In 1982, we had to persuade people that our new music was as good as what we had done ten years before. It seemed mad, so I decided to stop trying. Today, we have to persuade people that our new music is as good as what we did between 1964 and 1982. It still seems mad.The Who’s only peers at this point are the Rolling Stones. As an avowed Stones fan, how do you feel about their new album, A Bigger Bang, and the band’s live shows – do they hearten you? Are there ways in which the Stones (or their material) are better equipped for the long haul than the Who – or vice versa?

I have interest only in the men and women who are part of the Stone’s brigade. They are now some of my dearest, most cherished friends, and I am always inspired by their ability to re-inject some new spunk into the world they occupy.

Hmm, do you have issues with the way the Stones deal with the march of time? Inducting the Stones into the Rock ‘n’ Roll Hall of Fame, you said that “aging gracefully wouldn’t suit them.” Is what they’re doing what you meant or hoped?
You may have mistaken my envy of Mick for some kind of competitive resentment. I am a great friend of his and a huge admirer. He is a central figure in my social circle, as he is in the lives of so many people like me. He is good at affirming artists and is always quite amusing about his own predicament as Keith Richards’ opposite in the Stones. Keith is great, too, but he lives in the U.S., so I see much less of him. When I saw Mick and Keith running through their first song together on stage at the 9/11 concert, I nearly cried.

I have always been stunned by Mick’s ability to rise above the chaos he creates and that created by his bed-fellows. I don’t have his stamina. I haven’t listened to A Bigger Bang in its entirety yet. Roger loves the album, by the way. I have a copy Mick sent me (as he always very graciously does), but it arrived when I was in the middle of my own demos. I try not to listen to other people’s music when I’m writing and recording. As for the march of time, there is no competition between the Who and the Stones.

The Who broke up in early 1982 – we were already just three-quarters of our original lineup – did a farewell tour and that was that. Then Roger began urging me to work with him again, and we did occasional tours for myriad reasons – usually to keep the wolves from John Entwistle’s door. We have had no studio album at all, nor have we attempted one, in 24 years. The Stones never stopped. The difference must be clear – this new Who album must be regarded as a completely new piece of work. Not only is it wrong to compare what I am doing to what Mick is still doing so successfully with the Stones, but it is wrong to compare it with the first chunk of Who records from 1964-82.

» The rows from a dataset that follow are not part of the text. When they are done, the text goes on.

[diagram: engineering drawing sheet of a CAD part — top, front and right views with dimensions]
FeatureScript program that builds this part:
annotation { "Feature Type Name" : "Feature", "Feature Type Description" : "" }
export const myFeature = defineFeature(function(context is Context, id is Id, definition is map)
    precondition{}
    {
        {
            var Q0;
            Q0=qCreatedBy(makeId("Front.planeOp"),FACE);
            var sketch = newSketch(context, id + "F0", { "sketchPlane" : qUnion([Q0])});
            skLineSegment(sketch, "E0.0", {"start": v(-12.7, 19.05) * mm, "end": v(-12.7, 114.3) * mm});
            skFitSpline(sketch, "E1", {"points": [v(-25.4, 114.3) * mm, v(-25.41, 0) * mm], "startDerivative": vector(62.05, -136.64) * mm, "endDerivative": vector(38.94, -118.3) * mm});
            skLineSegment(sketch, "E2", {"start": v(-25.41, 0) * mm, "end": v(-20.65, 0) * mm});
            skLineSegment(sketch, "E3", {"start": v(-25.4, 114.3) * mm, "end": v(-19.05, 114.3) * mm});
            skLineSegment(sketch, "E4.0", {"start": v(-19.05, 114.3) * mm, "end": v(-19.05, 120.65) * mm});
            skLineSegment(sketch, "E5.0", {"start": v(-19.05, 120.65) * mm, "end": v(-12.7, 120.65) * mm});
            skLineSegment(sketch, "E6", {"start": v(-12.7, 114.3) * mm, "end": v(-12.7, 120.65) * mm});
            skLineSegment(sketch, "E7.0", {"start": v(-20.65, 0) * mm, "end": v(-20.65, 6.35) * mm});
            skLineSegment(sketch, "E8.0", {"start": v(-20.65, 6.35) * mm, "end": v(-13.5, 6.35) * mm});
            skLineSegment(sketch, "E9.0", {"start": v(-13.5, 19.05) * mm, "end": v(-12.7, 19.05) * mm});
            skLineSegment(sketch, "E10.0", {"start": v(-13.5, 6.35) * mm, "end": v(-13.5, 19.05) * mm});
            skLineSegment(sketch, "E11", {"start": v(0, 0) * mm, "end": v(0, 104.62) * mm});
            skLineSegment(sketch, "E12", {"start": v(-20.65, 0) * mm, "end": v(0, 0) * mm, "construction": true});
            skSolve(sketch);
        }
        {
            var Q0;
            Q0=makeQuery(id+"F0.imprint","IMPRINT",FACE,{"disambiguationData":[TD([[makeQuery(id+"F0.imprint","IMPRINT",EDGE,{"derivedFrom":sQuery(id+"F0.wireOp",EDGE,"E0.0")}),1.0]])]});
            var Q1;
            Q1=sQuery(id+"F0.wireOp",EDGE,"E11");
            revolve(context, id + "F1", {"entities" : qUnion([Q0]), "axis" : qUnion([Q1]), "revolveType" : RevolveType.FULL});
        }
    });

Unlike the Stones and U2, the Who isn’t a “gang” any more. We are two old guys who have chosen to try to get along under a brand name. With a new record in the mix, this is not a re-run of the old circus act (though the tour we’ll do will probably have elements of that). Whereas Mick has made a record every year of his life – and his solo records are rudely ignored, I think – I have done other things: Broadway theater, fringe theater, books, bookshops, recording studios, experimental film, publishing, editing – everything but acting. When I’m dead and my creative executor wades through my stuff, we shall see whether I did good.